PROVIDED RECORDS:
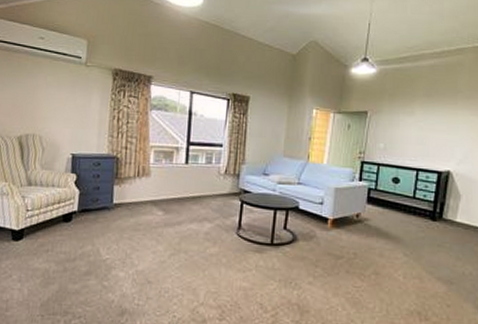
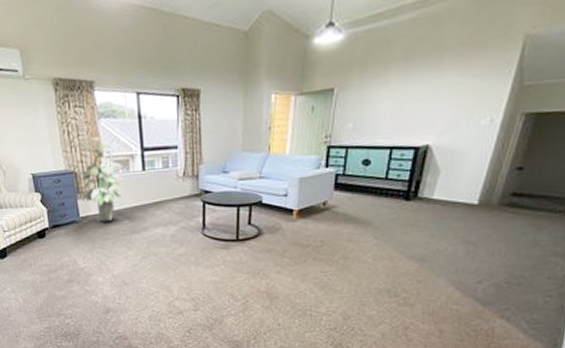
indoor plant: none [119,126,167,212] -> present [80,137,124,222]

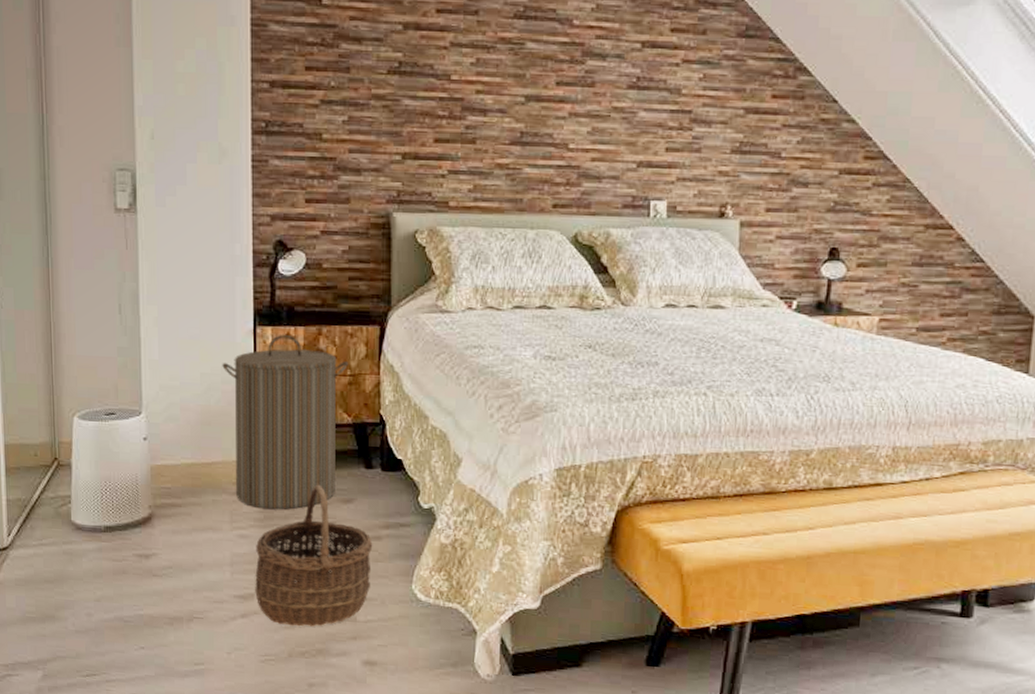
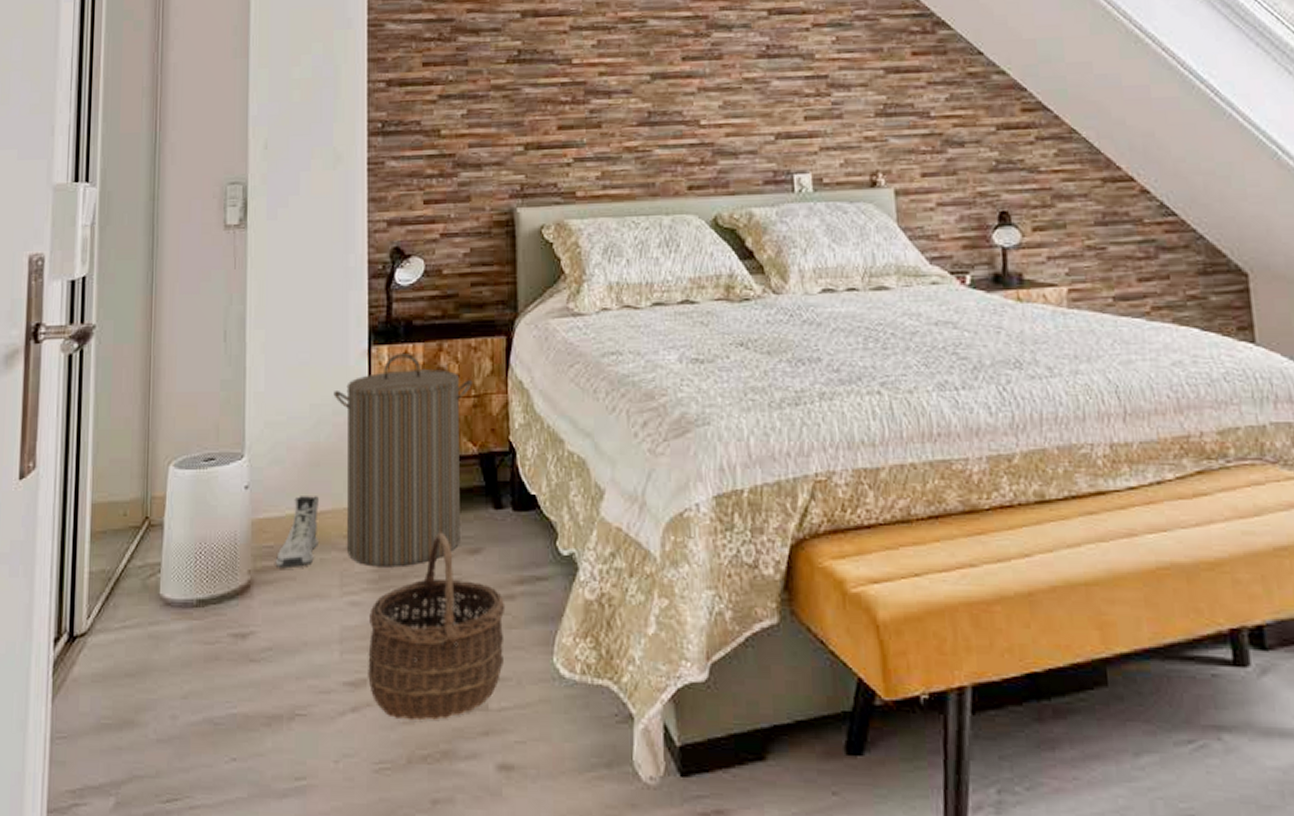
sneaker: none [173,449,211,506] -> present [275,496,319,569]

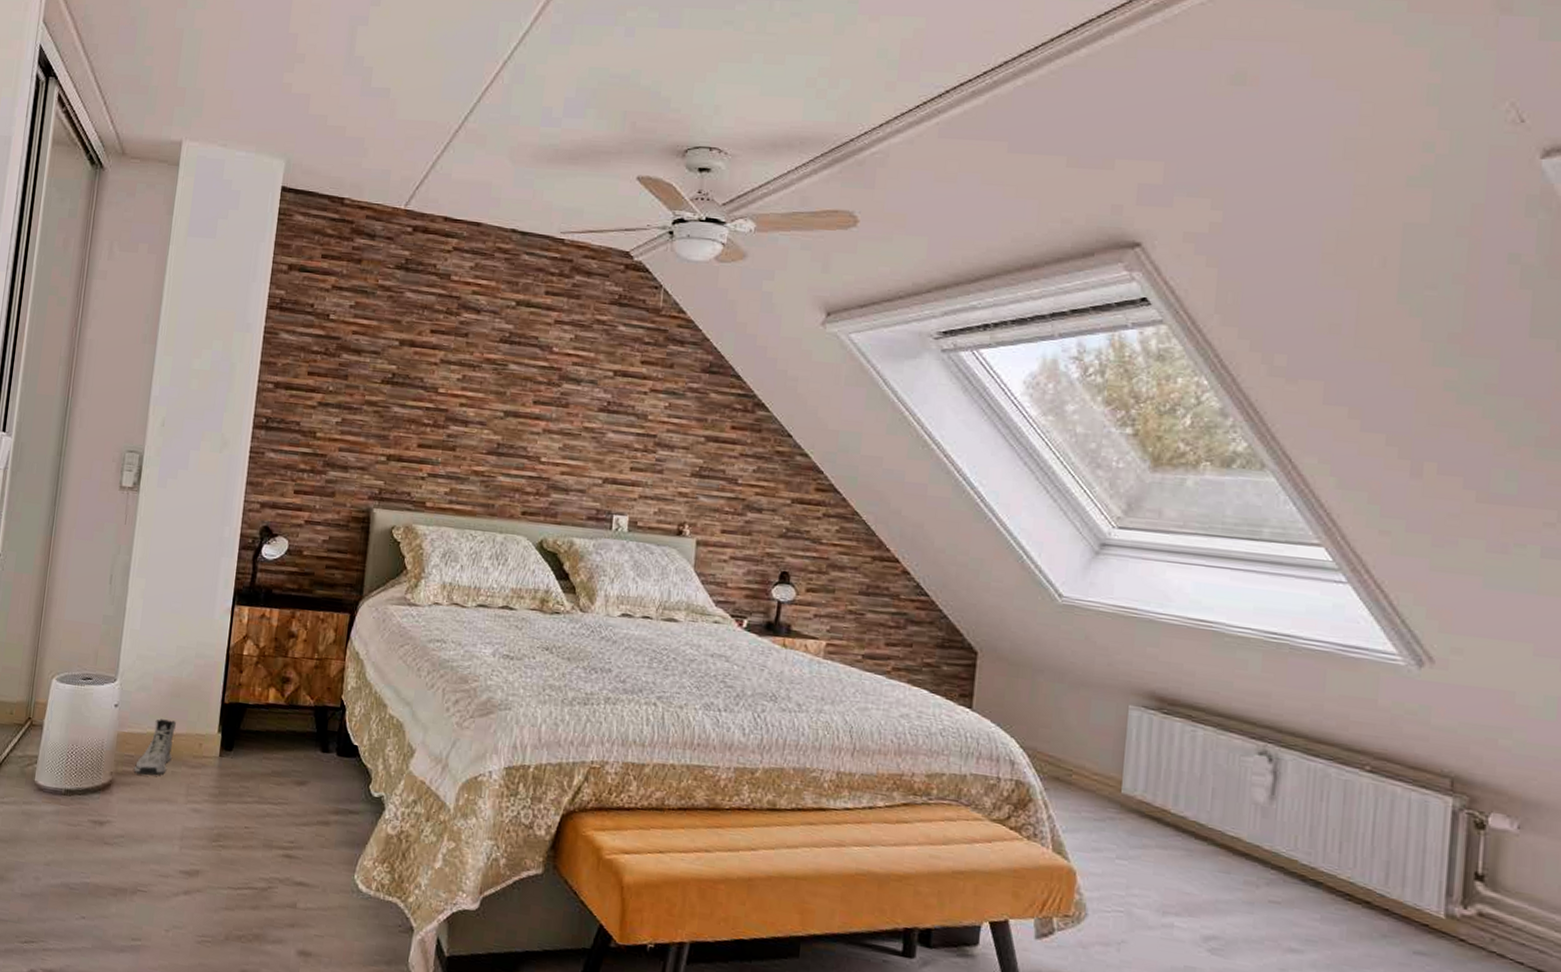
laundry hamper: present [333,352,473,566] -> none [194,614,317,787]
wicker basket: present [368,532,506,721] -> none [200,764,321,910]

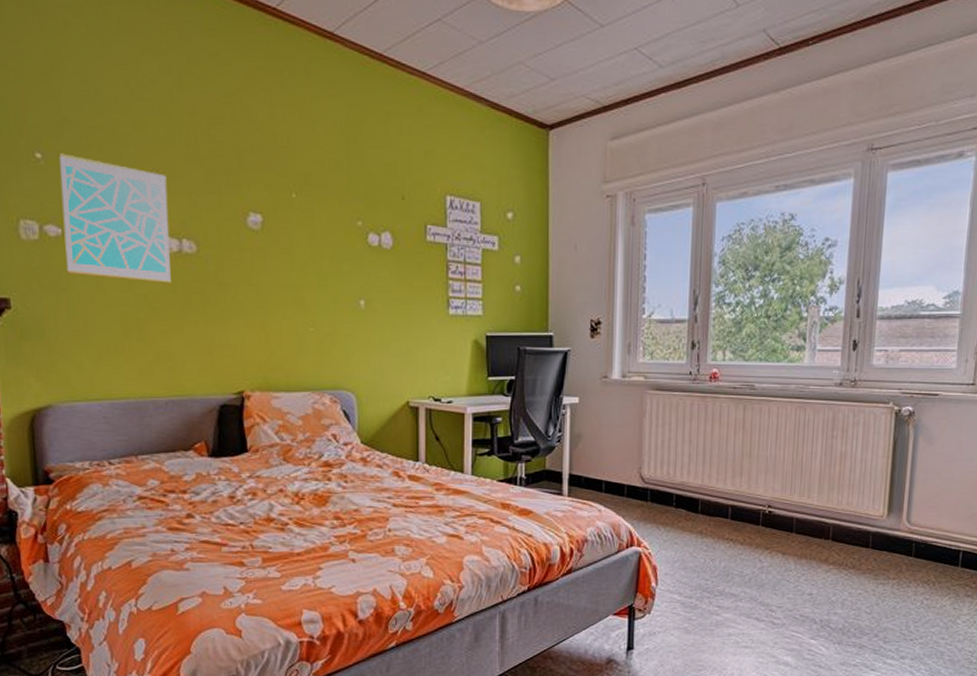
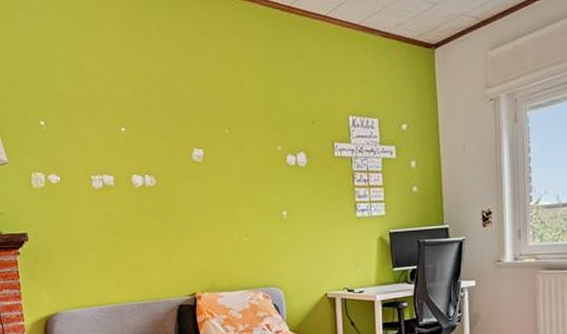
wall art: present [60,153,171,283] -> none [56,119,138,211]

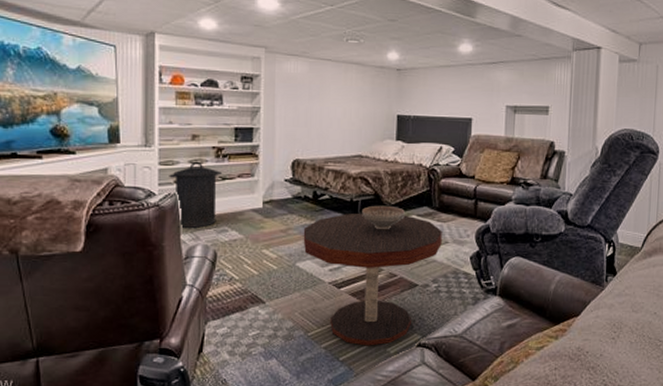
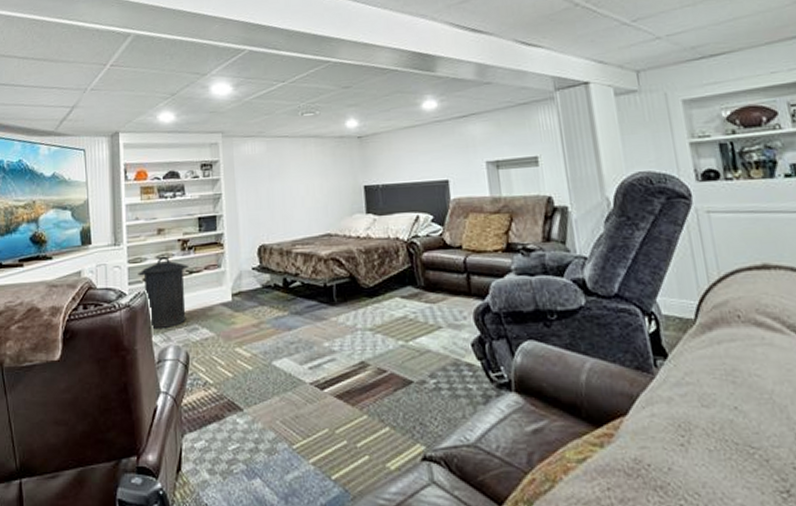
coffee table: present [303,213,442,346] -> none [276,298,435,461]
decorative bowl: present [362,205,405,230] -> none [338,288,387,318]

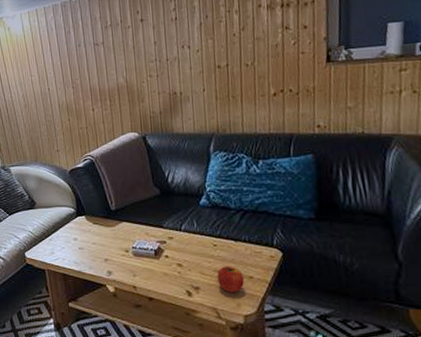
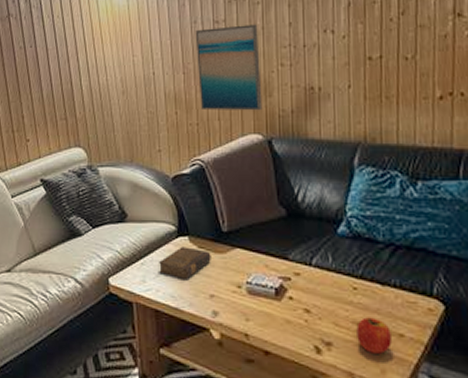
book: none [63,224,104,249] -> present [159,246,211,279]
wall art: none [80,44,137,117] -> present [195,24,263,111]

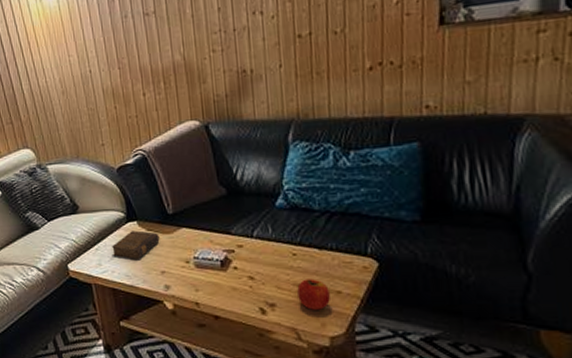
wall art: present [195,24,263,111] -> none [126,12,198,103]

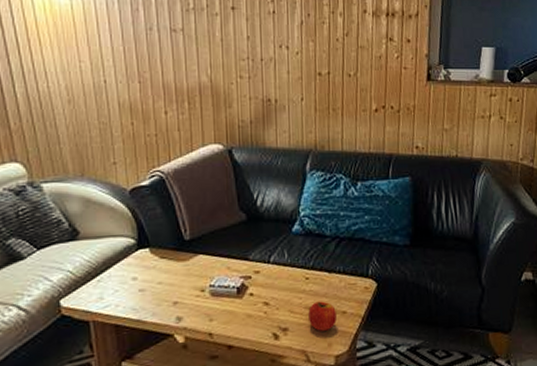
book: present [112,230,160,259] -> none [118,258,174,291]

EXERCISE GOAL:
What you return must match, character for character, the lines above from the one with "sneaker: none [173,449,211,506]" through the one with "wall art: present [60,153,171,283]", minus any pictures.

RESULT OF THE EXERCISE:
sneaker: none [173,449,211,506] -> present [275,496,319,569]

laundry hamper: present [333,352,473,566] -> none [194,614,317,787]
wicker basket: present [368,532,506,721] -> none [200,764,321,910]

wall art: present [60,153,171,283] -> none [56,119,138,211]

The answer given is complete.